The development comes amid heightened volatility in the country's financial and currency markets, which have been battered by uncertainty over inflation, an economic downturn and budget deficits.
"We have agreed with the IMF to forward all the funds necessary to guarantee compliance with next year’s financial programme," President Mauricio Macri said in a televised address also streamed online, prior to the opening of financial markets and following weeks of volatility which has included a sharp decline in the Argentine peso.
Macri sought to soothe the turbulence in a statement before markets opened, assuring Argentines that help is on the way, as the country experiences its second recession in as many years.
The economy contracted 6.7 percent in June, the third month in a row of negative growth, and the annual growth rate was a negative 0.6 percent.
"Over the past week, we have had new expressions of lack of confidence in the markets, especially over our ability to obtain financing for 2019," Macri acknowledged.
But he said the IMF would provide "all the funds necessary to guarantee the fulfillment of the financial programme next year."
The country received the first US$15 billion of the stand-by loan in June and was expected to receive a further US$3 billion in September. Part of the US$50 billion is to be allocated to support the budget, and the rest to the country's Central Bank to shore up the peso over a three-year period.

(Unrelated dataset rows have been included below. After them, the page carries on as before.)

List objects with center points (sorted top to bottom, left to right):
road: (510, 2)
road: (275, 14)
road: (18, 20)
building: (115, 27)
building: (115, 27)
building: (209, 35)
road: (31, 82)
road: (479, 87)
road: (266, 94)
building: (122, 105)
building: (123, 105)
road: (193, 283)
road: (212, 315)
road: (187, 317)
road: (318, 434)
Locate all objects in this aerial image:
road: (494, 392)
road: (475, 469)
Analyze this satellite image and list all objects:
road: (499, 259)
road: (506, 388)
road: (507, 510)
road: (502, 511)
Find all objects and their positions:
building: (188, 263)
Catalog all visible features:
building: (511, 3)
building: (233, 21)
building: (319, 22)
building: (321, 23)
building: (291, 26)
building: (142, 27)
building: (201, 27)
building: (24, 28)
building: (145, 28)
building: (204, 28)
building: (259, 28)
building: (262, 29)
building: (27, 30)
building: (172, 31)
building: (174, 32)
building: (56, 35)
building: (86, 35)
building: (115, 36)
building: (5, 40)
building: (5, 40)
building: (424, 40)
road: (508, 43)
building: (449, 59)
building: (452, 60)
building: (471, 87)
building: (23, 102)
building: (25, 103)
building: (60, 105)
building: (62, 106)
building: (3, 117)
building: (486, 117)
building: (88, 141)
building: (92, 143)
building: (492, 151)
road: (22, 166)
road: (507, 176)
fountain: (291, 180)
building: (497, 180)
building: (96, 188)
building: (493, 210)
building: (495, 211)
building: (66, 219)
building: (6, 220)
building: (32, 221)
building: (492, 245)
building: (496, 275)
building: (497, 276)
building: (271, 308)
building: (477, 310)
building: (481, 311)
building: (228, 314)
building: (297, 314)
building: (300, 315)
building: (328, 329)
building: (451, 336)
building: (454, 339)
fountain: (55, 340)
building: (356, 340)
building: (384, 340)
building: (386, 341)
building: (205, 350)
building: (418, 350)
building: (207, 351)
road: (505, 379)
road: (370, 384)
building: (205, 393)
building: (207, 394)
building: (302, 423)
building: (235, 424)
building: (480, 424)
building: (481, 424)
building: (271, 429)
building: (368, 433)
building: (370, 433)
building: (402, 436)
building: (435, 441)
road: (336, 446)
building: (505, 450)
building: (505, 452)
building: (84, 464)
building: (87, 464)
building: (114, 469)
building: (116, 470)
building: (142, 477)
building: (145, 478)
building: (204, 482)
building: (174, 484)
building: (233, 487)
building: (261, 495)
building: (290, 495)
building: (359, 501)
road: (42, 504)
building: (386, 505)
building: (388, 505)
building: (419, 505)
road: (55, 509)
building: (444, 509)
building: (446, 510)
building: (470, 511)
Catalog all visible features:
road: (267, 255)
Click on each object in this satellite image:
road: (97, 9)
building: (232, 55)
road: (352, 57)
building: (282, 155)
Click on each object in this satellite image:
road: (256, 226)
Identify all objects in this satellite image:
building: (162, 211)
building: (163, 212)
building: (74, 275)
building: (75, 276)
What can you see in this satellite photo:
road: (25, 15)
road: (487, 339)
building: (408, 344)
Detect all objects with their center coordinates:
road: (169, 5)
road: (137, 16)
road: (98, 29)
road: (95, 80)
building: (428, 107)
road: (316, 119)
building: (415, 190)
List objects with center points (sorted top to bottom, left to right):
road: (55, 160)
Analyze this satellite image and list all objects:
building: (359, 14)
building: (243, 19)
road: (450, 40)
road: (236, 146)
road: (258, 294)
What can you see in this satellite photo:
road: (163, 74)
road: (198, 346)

In return, the government has committed to reducing its budget deficit to 2.7 percent this year, from 3.9 percent in 2017, and to 1.3 percent of GDP next year.
ince taking office in late 2015, Macri has struggled to tackle inflation. His government expects it will end the year at between 27 and 32 percent, though most private estimates predict the final annual figure will come in at over 30 percent.
On Tuesday, the peso hit a record 31.35 dollars, accumulating a 40-percent plummet since the beginning of the year.